_Action item_
Reproduce, word for word and in full, the article below on Jonathan Ashworth's call to keep face coverings and fix sick pay.

_Document passage_
◆ ◆ ◆ ◆ ◆

Ashworth: Keep mask wearing and fix sick pay for “sustainable” unlocking

Elliot Chappell
© UK Parliament/Jessica Taylor

Jonathan Ashworth has urged Sajid Javid to “fix sick pay” and keep in place the requirement to wear face coverings in certain settings so that the country can lift the Covid public health restrictions in a “safe and sustainable way”.

Responding to a parliamentary statement from Javid this afternoon, following Boris Johnson’s announcement that the government will press ahead with ‘freedom day’ on July 19th, the Shadow Health Secretary urged caution.

“He justifies allowing infections to climb by pointing to the weakened link between hospitalisations and deaths, and that we are building a protective wall. But, of course, the wall is only half-built,” Ashworth told the Commons today.

“We know from outbreaks in Israel and research that the Delta variant can be transmitted through fully vaccinated people even if they don’t get sick.

“And the data in the last 24 hours or so from the ministry of health in Israel points to the Pfizer vaccine being just 64% effective at stopping symptomatic and asymptomatic transmission of the Delta variant.

“So, sadly, being double jabbed means you are still a risk to others. And yet he is releasing controls on transmission at a time when infections are rising and then hospitalisations will rise as well.”

Johnson said on Monday that restrictions would ease later this month, despite telling the public that new cases could reach 50,000 a day by then. Ashworth asked Javid how many beds need to be occupied before he considers the NHS compromised.

He said that the Health Secretary was right to focus on tackling the NHS backlog in non-Covid care and treatment, but added: “The rising hospital admissions that are baked into the plan, into the path that he has chosen, will mean operations cancelled, treatment delayed and waiting times increasing.”

Ashworth told Javid that the biggest barrier to an effective isolation policy has been the lack of financial incentive to stay at home, arguing: “If we are going to live with this virus, the days of people soldiering on when unwell are over. Sick pay is vital to infection control. Will he, please, now fix it?”

◆ ◆ ◆ ◆ ◆

_Data records_
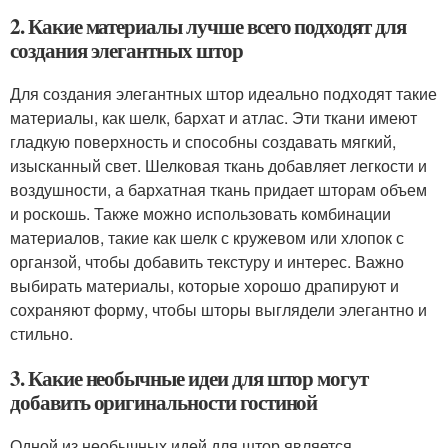
2. Какие материалы лучше всего подходят для
создания элегантных штор
Для создания элегантных штор идеально подходят такие
материалы, как шелк, бархат и атлас. Эти ткани имеют
гладкую поверхность и способны создавать мягкий,
изысканный свет. Шелковая ткань добавляет легкости и
воздушности, а бархатная ткань придает шторам объем
и роскошь. Также можно использовать комбинации
материалов, такие как шелк с кружевом или хлопок с
органзой, чтобы добавить текстуру и интерес. Важно
выбирать материалы, которые хорошо драпируют и
сохраняют форму, чтобы шторы выглядели элегантно и
стильно.
3. Какие необычные идеи для штор могут
добавить оригинальности гостиной
Одной из необычных идей для штор является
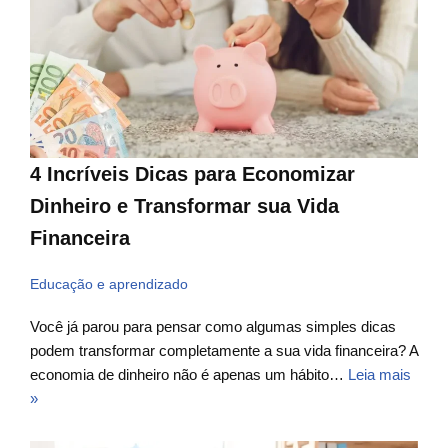
4 Incríveis Dicas para Economizar
Dinheiro e Transformar sua Vida
Financeira
Educação e aprendizado
Você já parou para pensar como algumas simples dicas
podem transformar completamente a sua vida financeira? A
economia de dinheiro não é apenas um hábito…
Leia mais
»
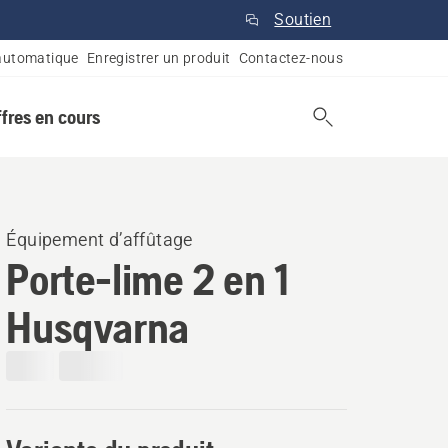
Soutien
automatique
Enregistrer un produit
Contactez-nous
ffres en cours
Équipement d’affûtage
Porte-lime 2 en 1
Husqvarna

◆ ◆ ◆ ◆ ◆

_Response_
Ashworth: Keep mask wearing and fix sick pay for “sustainable” unlocking

Elliot Chappell
© UK Parliament/Jessica Taylor

Jonathan Ashworth has urged Sajid Javid to “fix sick pay” and keep in place the requirement to wear face coverings in certain settings so that the country can lift the Covid public health restrictions in a “safe and sustainable way”.

Responding to a parliamentary statement from Javid this afternoon, following Boris Johnson’s announcement that the government will press ahead with ‘freedom day’ on July 19th, the Shadow Health Secretary urged caution.

“He justifies allowing infections to climb by pointing to the weakened link between hospitalisations and deaths, and that we are building a protective wall. But, of course, the wall is only half-built,” Ashworth told the Commons today.

“We know from outbreaks in Israel and research that the Delta variant can be transmitted through fully vaccinated people even if they don’t get sick.

“And the data in the last 24 hours or so from the ministry of health in Israel points to the Pfizer vaccine being just 64% effective at stopping symptomatic and asymptomatic transmission of the Delta variant.

“So, sadly, being double jabbed means you are still a risk to others. And yet he is releasing controls on transmission at a time when infections are rising and then hospitalisations will rise as well.”

Johnson said on Monday that restrictions would ease later this month, despite telling the public that new cases could reach 50,000 a day by then. Ashworth asked Javid how many beds need to be occupied before he considers the NHS compromised.

He said that the Health Secretary was right to focus on tackling the NHS backlog in non-Covid care and treatment, but added: “The rising hospital admissions that are baked into the plan, into the path that he has chosen, will mean operations cancelled, treatment delayed and waiting times increasing.”

Ashworth told Javid that the biggest barrier to an effective isolation policy has been the lack of financial incentive to stay at home, arguing: “If we are going to live with this virus, the days of people soldiering on when unwell are over. Sick pay is vital to infection control. Will he, please, now fix it?”